SELECTED PASSAGE -
______

Skip to content

Modern Embedded C++ Tutorial: Common Compiler Flags Guide

In real-world embedded development, every single byte of Flash and RAM is truly saved by the developer. Although C++ carries the stigma of being a "heavyweight language," we can precisely trim runtime overhead through proper compiler flag configuration, achieving performance and size that even surpass hand-written C code. (I believe everyone has already seen this in Chapter 0.)


0 Some Basics

Language Standard Control: -std=

This is the most direct way to define the "modernity" of a project.

  • Flag format: -std=c++11, -std=c++14, -std=c++17, -std=c++20.
  • GNU extension version: gnu++17. Compared to the standard c++17, it allows the use of some GCC-specific non-standard extensions (such as special inline assembly syntax). In low-level embedded development, we sometimes have to use the gnu++ version.

Why Choose -std=c++17 or Above in Embedded?

  • The power of constexpr: In C++17, a massive amount of logic can be moved to compile-time evaluation, directly reducing runtime CPU load and Flash footprint.
  • std::span (C++20): It is the perfect replacement for passing buffers in embedded development, offering better safety and zero overhead compared to traditional uint8_t* ptr, size_t len.
  • Structured binding: Makes parsing complex sensor data structures extremely elegant.

Preprocessor and Macro Definitions: -D and -U

In embedded development, due to hardware differences, we frequently need "conditional compilation."

  • -D<macro>=<value>: Defines a macro.
    • For example: -DSTM32F407xx or -DDEBUG_LEVEL=2.
    • Modern approach: Try to control this via target_compile_definitions(target PRIVATE STM32F407xx) in CMake, rather than littering your code with #define.
  • -U<macro>: Undefines a previously defined macro.

Warning: Over-reliance on macros makes code paths difficult to test (code coverage cannot cover branches with disabled macros). In modern C++, we recommend prioritizing if constexpr combined with constant objects.


Path Search and Library Linking: -I, -isystem, -L, -l

This is where beginners most easily make mistakes when configuring CMake.

  • -I <dir> (Include): Specifies header file search paths.
  • -isystem <dir>: Specifies "system" header file paths.
    • The subtlety: If a third-party library (like ST's HAL library) generates a lot of meaningless warnings, include them using -isystem. The compiler will automatically suppress all warnings from that directory, keeping your console clean.

______

PROBLEM SET -
#1 In the compiler flags guide, what does the compiler do with warnings from a directory given through -isystem?
#2 From the compiler flags guide, extract the text between "Modern Embedded C++" and "of a project.", inclusive.

Items listed in a dataset:
______

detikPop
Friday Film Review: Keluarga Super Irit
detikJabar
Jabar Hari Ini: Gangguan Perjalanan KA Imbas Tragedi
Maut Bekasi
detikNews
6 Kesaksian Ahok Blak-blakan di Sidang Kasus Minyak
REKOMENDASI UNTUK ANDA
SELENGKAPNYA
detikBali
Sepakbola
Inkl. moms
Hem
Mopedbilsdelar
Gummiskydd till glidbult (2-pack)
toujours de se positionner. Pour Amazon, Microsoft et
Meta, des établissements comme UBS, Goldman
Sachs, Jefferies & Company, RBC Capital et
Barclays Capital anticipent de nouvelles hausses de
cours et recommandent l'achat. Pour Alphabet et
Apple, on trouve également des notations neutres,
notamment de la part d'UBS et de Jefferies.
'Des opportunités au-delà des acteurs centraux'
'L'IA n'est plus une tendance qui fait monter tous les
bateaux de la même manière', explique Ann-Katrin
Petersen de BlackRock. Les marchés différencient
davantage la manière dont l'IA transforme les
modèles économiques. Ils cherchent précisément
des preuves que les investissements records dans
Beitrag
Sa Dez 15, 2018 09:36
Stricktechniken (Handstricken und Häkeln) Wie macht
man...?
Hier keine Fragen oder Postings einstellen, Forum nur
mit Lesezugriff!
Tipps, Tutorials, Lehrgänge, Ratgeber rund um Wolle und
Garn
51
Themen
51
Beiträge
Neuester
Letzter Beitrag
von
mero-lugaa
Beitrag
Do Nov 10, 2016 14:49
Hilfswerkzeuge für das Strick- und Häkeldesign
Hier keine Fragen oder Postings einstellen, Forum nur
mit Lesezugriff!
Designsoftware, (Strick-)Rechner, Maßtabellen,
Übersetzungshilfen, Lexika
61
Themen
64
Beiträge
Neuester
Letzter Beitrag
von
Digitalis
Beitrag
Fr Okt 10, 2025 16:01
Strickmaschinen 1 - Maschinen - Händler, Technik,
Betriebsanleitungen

______

SOLUTION SET -
#1 It automatically suppresses all warnings from that directory.

#2
Modern Embedded C++ Tutorial: Common Compiler Flags Guide

In real-world embedded development, every single byte of Flash and RAM is truly saved by the developer. Although C++ carries the stigma of being a "heavyweight language," we can precisely trim runtime overhead through proper compiler flag configuration, achieving performance and size that even surpass hand-written C code. (I believe everyone has already seen this in Chapter 0.)


0 Some Basics

Language Standard Control: -std=

This is the most direct way to define the "modernity" of a project.